* **Directions**
An exact repeat is needed of the lines from the one with "ring pip: (239, 231)" through the last line of the data below. Please omit the pictures.

(Beginning of Information supplied)

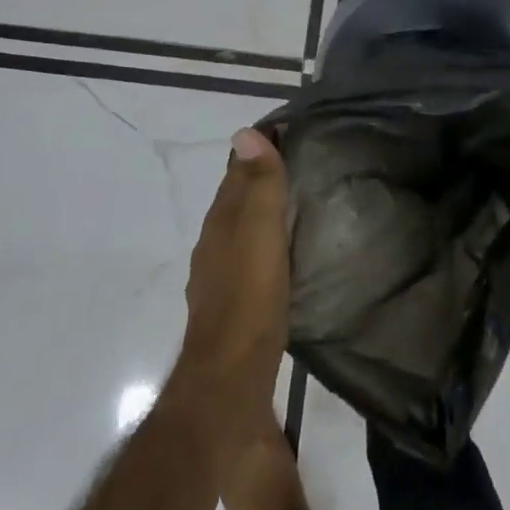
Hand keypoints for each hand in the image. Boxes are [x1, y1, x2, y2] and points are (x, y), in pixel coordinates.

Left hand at [169, 128, 290, 438]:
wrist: (230, 379)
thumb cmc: (250, 297)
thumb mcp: (260, 232)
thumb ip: (257, 184)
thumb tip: (246, 131)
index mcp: (221, 222)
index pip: (236, 172)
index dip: (256, 150)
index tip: (284, 130)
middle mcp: (214, 244)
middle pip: (235, 200)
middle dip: (256, 178)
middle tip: (295, 162)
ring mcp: (219, 277)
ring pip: (239, 231)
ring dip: (259, 213)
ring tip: (292, 205)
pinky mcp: (233, 306)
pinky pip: (247, 260)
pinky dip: (262, 246)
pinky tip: (280, 256)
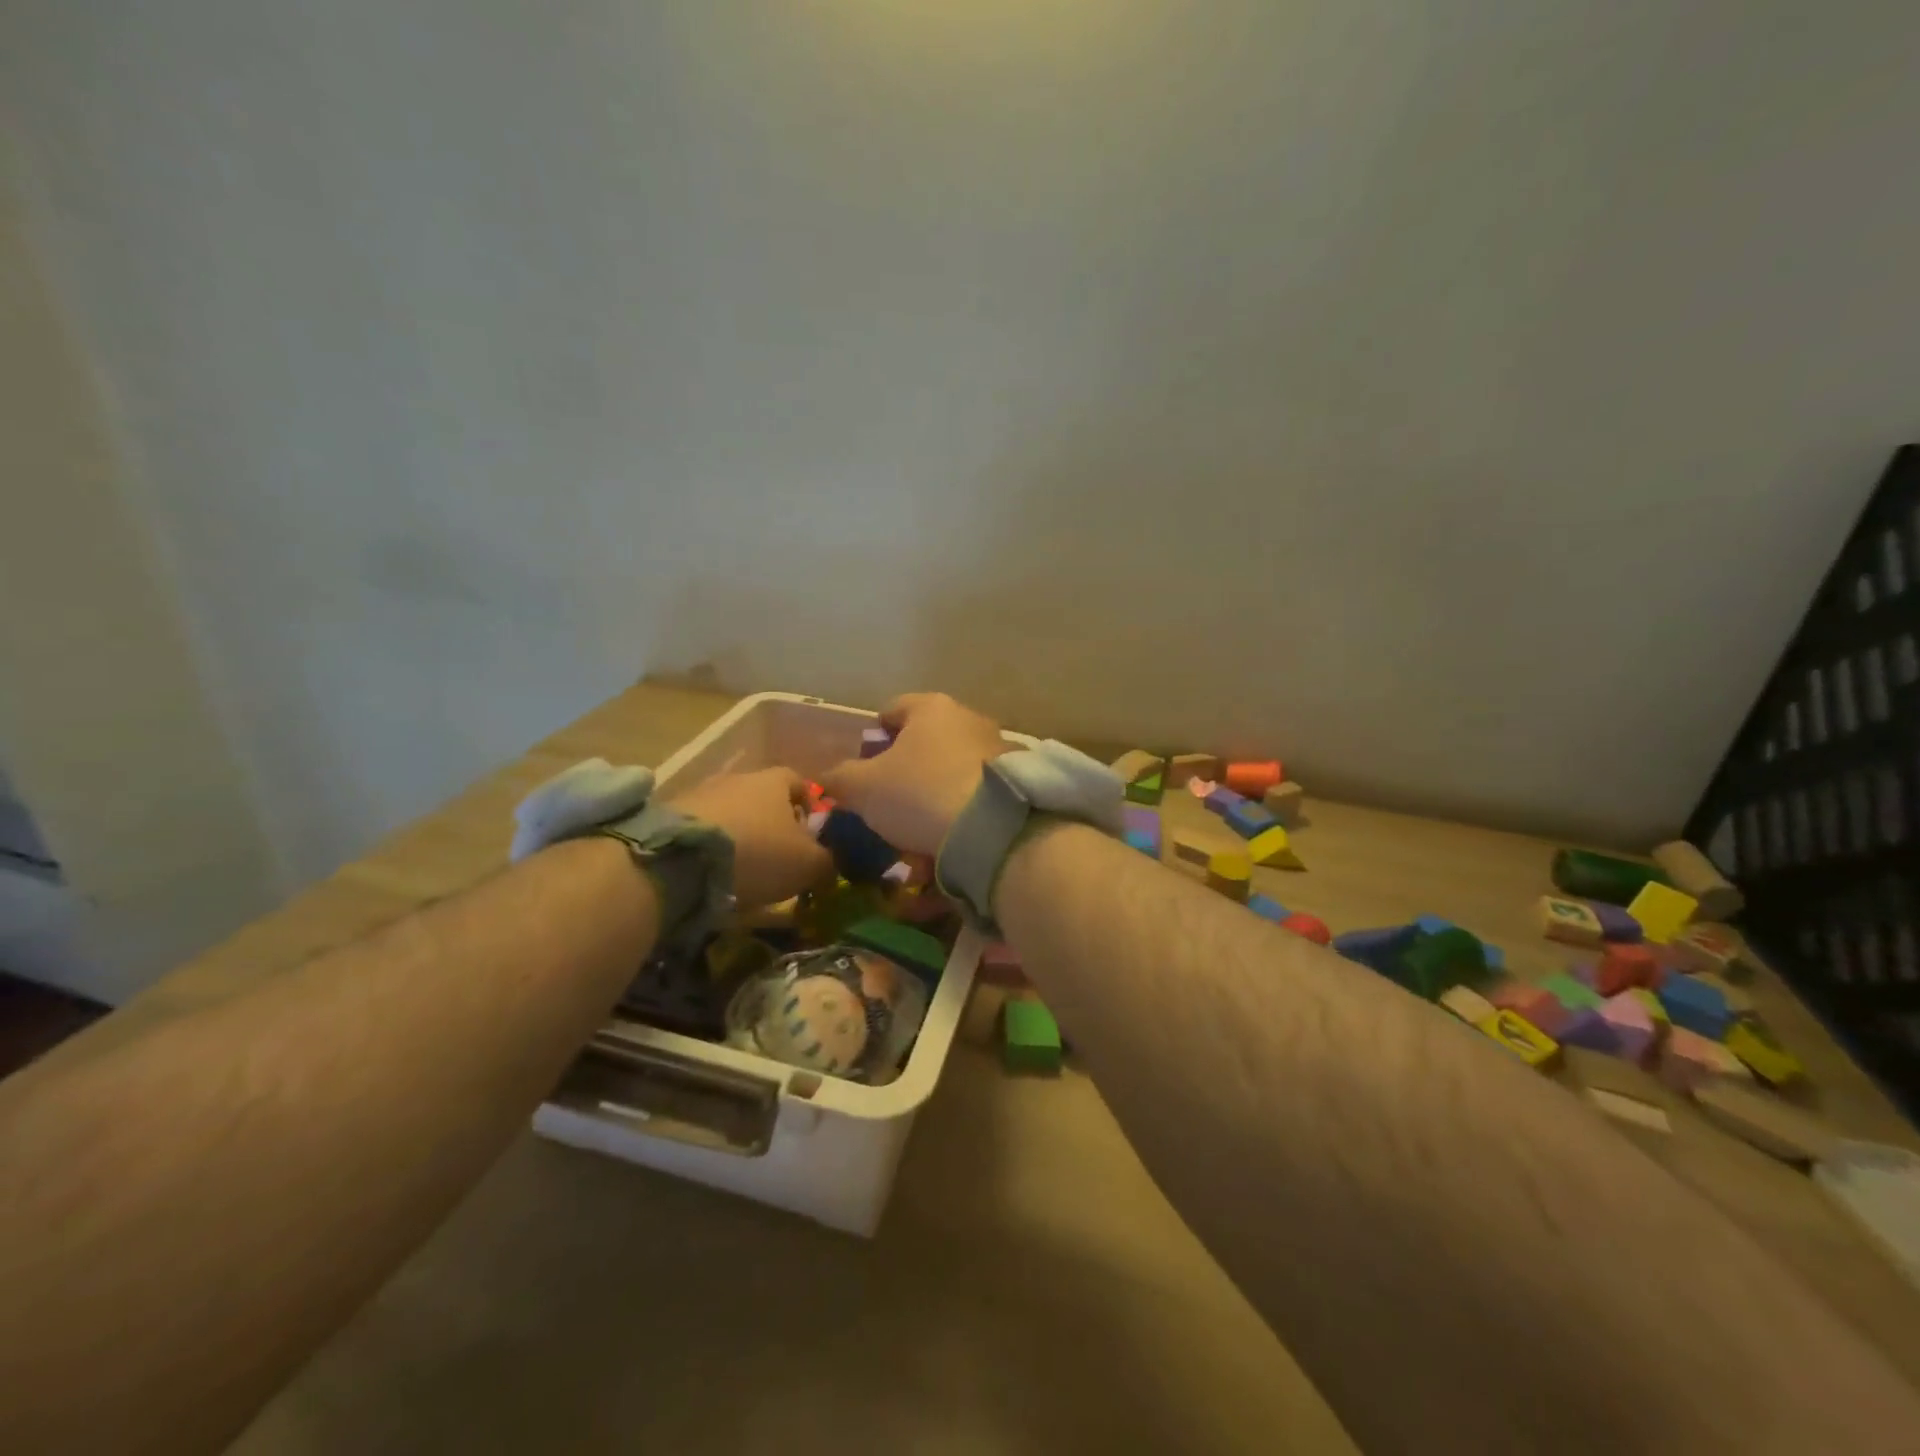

(End of Information supplied)

* **Result**
ring pip: (239, 231)
ring dip: (259, 213)
ring tip: (292, 205)
pinky mcp: (233, 306)
pinky pip: (247, 260)
pinky dip: (262, 246)
pinky tip: (280, 256)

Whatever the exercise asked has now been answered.